My Research Projects

These are 3-minute elevator pitches of the research projects that I completed more than 80% of the ground work. For a complete list of publications, here is my google scholar page.

Semi-automated marker gating of Multiplexed Immunofluorescent Images (mIF)

Hex logo that says "GammaGateR"

Multiplexed Immunofluorescent (mIF) images is a new and special type of image modality. You can think of mIF as a stack of images, where each images captures different types of marker expression (proteins) of a same tissue. mIF can capture more than 60 different channels and this provides great insight in cell interactions and hereby cancer development pathways. If you happen to read recent ADC (Antibody-drug Conjugate) clinical trial papers, you might find some of them being used as qualitative description of how badly the tissue looks (or how good they are after the treatment).

As a new type of technology, it is still pretty expensive to produce them; the more marker channel with one tissue, the more expensive it is. Therefore, to fully exploit their scientific and monetary values, there has been plenty of studies exploiting the quantitative side of mIF and ended up with great findings.

Of course, with every new data modality there comes “break-in” phases. One of the challenges with processing mIF is marker gating. That is, to identify on each image which marker is expressed for each cell. This could be as easy as a supervised ML classification problem, however with the small sample size and big between sample variances, the result is not often quite ideal.

Hex logo that says "GammaGateR" Here we proposed using Gamma distribution to build an unsupervised model. We implemented a few changes so that this statistical model is feasible for image data. We implemented the algorithm into an R pacakge (GammaGateR), and we added diagnostic figures (some are interactive, thanks to plotly!) to help quality control the output. You can check out the diagnostic plot in the full vignette.

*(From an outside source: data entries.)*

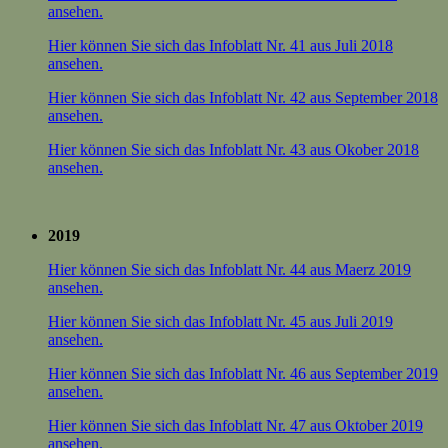
ansehen.
Hier können Sie sich das Infoblatt Nr. 41 aus Juli 2018
ansehen.
Hier können Sie sich das Infoblatt Nr. 42 aus September 2018
ansehen.
Hier können Sie sich das Infoblatt Nr. 43 aus Okober 2018
ansehen.
2019
Hier können Sie sich das Infoblatt Nr. 44 aus Maerz 2019
ansehen.
Hier können Sie sich das Infoblatt Nr. 45 aus Juli 2019
ansehen.
Hier können Sie sich das Infoblatt Nr. 46 aus September 2019
ansehen.
Hier können Sie sich das Infoblatt Nr. 47 aus Oktober 2019
ansehen.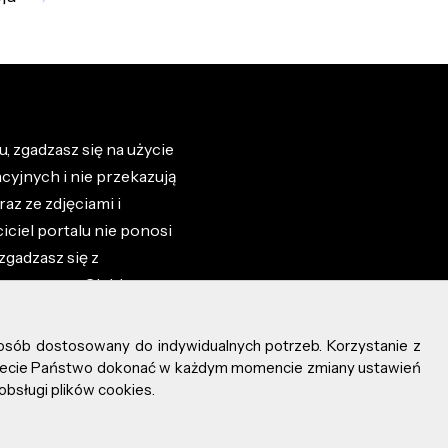
, zgadzasz się na użycie
cyjnych i nie przekazują
az ze zdjęciami i
iciel portalu nie ponosi
zgadzasz się z
zone przez Ciebie na
osób dostosowany do indywidualnych potrzeb. Korzystanie z
ożecie Państwo dokonać w każdym momencie zmiany ustawień
obsługi plików cookies.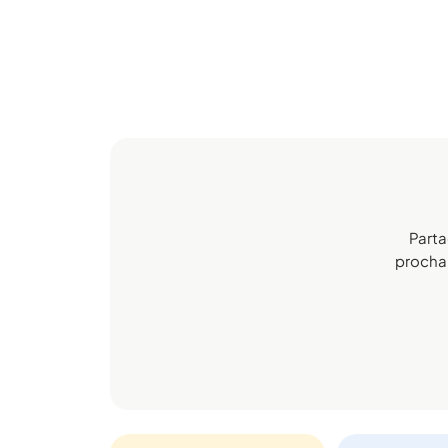
Parta
prochain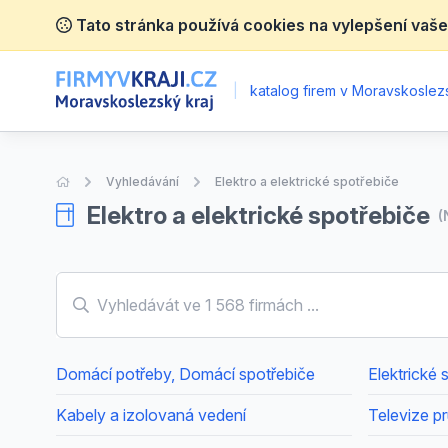
Tato stránka používá cookies na vylepšení vaše
|
katalog firem v Moravskoslez
Úvodní stránka
Vyhledávání
Elektro a elektrické spotřebiče
Elektro a elektrické spotřebiče
(
Domácí potřeby, Domácí spotřebiče
Elektrické 
Kabely a izolovaná vedení
Televize p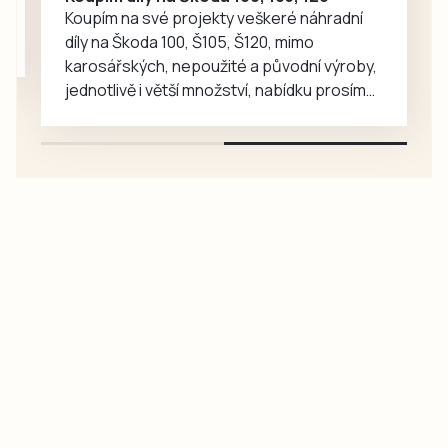
LTC Humpolec….
Koupím na své projekty veškeré náhradní
díly na Škoda 100, Š105, Š120, mimo
karosářských, nepoužité a původní výroby,
jednotlivě i větší množství, nabídku prosím
pouze na e-mail: svorpi@seznam.cz.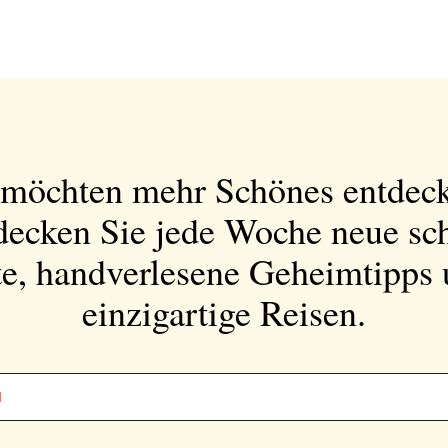
 möchten mehr Schönes entdec
decken Sie jede Woche neue sc
e, handverlesene Geheimtipps
einzigartige Reisen.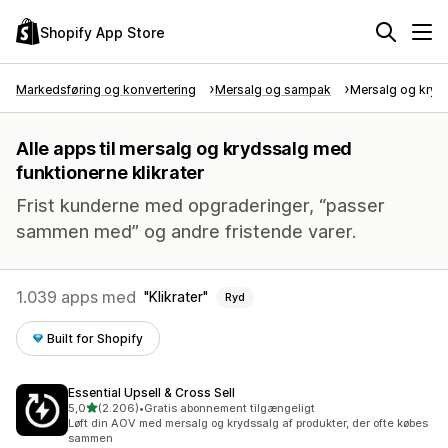
Shopify App Store
Markedsføring og konvertering
Mersalg og sampak
Mersalg og kryd
Alle apps til mersalg og krydssalg med
funktionerne klikrater
Frist kunderne med opgraderinger, “passer
sammen med” og andre fristende varer.
1.039 apps med
Klikrater
Ryd
Built for Shopify
Essential Upsell & Cross Sell
ud af 5 stjerner
5,0
(2.206)
•
Gratis abonnement tilgængeligt
2206 anmeldelser i alt
Løft din AOV med mersalg og krydssalg af produkter, der ofte købes
sammen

We published a paper in Bioinformatics describing the R package we developed for marker gating in mIF. This paper is featured in NCI.

Public health informatics

This is what I worked on in my masters, and I kept working on similar projects in my spare time now as well: using large language model to uncover information from social media data. I learned this public health research paradigm from excellent Dr. Yulin Hswen. Whenever a major public health event with time sensitivity happens, such as natural disaster, social media is a great resource for learning public opinions on potential damages, and what people want to address the most.

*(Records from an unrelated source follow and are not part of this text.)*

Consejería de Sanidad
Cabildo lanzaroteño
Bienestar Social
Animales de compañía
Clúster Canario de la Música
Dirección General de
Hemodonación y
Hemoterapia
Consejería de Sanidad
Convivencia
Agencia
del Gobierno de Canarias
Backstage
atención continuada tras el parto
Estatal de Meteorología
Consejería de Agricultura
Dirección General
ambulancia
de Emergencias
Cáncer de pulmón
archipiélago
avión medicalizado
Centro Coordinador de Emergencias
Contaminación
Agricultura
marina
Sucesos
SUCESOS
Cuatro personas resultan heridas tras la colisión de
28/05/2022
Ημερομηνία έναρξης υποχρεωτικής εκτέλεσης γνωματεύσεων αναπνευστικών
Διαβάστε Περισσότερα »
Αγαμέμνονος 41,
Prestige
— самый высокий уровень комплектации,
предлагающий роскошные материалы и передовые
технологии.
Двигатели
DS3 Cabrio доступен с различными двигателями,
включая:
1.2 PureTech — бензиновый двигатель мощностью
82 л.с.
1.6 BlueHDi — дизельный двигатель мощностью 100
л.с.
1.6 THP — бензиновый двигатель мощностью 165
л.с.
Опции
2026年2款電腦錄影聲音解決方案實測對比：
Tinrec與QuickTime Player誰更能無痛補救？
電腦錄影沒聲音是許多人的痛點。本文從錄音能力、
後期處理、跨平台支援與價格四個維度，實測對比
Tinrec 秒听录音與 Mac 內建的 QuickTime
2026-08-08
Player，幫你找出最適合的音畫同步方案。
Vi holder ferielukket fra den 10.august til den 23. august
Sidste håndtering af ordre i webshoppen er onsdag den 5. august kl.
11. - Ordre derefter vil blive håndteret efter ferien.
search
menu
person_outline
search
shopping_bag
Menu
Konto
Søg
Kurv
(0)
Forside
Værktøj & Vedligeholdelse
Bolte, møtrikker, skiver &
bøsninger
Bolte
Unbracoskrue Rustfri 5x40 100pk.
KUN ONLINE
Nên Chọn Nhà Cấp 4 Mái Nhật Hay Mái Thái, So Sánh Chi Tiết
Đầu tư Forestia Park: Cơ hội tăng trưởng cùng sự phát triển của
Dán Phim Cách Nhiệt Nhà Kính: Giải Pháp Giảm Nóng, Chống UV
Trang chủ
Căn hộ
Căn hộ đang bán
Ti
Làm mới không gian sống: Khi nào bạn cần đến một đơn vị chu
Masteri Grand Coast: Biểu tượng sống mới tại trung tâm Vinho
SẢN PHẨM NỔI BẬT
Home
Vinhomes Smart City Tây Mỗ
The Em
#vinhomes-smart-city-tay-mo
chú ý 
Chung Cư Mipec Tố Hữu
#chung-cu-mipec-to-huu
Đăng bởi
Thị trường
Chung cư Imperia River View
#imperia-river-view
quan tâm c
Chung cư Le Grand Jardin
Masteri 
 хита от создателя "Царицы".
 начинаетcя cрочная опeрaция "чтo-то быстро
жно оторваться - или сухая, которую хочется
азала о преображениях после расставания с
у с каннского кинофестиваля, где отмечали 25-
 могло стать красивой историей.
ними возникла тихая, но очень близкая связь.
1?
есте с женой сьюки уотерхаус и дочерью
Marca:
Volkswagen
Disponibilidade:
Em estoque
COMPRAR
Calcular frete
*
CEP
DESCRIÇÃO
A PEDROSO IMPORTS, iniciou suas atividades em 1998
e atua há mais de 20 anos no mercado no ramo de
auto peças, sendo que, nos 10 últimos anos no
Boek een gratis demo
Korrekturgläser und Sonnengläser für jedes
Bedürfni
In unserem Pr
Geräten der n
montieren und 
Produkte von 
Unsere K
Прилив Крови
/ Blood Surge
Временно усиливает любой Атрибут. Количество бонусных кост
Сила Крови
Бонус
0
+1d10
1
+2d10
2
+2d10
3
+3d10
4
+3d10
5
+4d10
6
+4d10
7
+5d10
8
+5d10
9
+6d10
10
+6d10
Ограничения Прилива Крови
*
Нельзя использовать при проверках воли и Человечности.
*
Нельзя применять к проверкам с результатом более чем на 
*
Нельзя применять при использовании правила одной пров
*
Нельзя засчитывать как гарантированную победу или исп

You might recall from your personal experience with Twitter (now X): when you go to the search bar and click on a hashtag, you might be able see several thousands of Tweets. It means that it’s almost impossible to manually process and summarize all of them timely. The great thing is, you can batch process them with topic models such as LDA and BERTopic, which return “topics” of the text inputs. You can also use VADER which is a word-to-emotion dictionary to score the texts regarding their positiveness.

Hex logo that says "rainfall" Here comes the scientific question: how do you tell the emotion of each topic, and how much are each topic being discussed? In this paper, I made a little tweak on what we have in the toolbox and quantified similarity of each tweet to find out about tweet-topic assignment and topic discussion frequency. We also observed correlation between rainfall and tweet frequency (for a drought event).

This paper is published in Int. J. Environ. Res. Public Health. I also helped acquiring and processing similar data on a dementia caregiver paper with Dr.Hswen, published in Artificial Intelligence in Health.

Misc

My orals exam documentation is a slightly outdated description of what I aspire to work towards in my current program.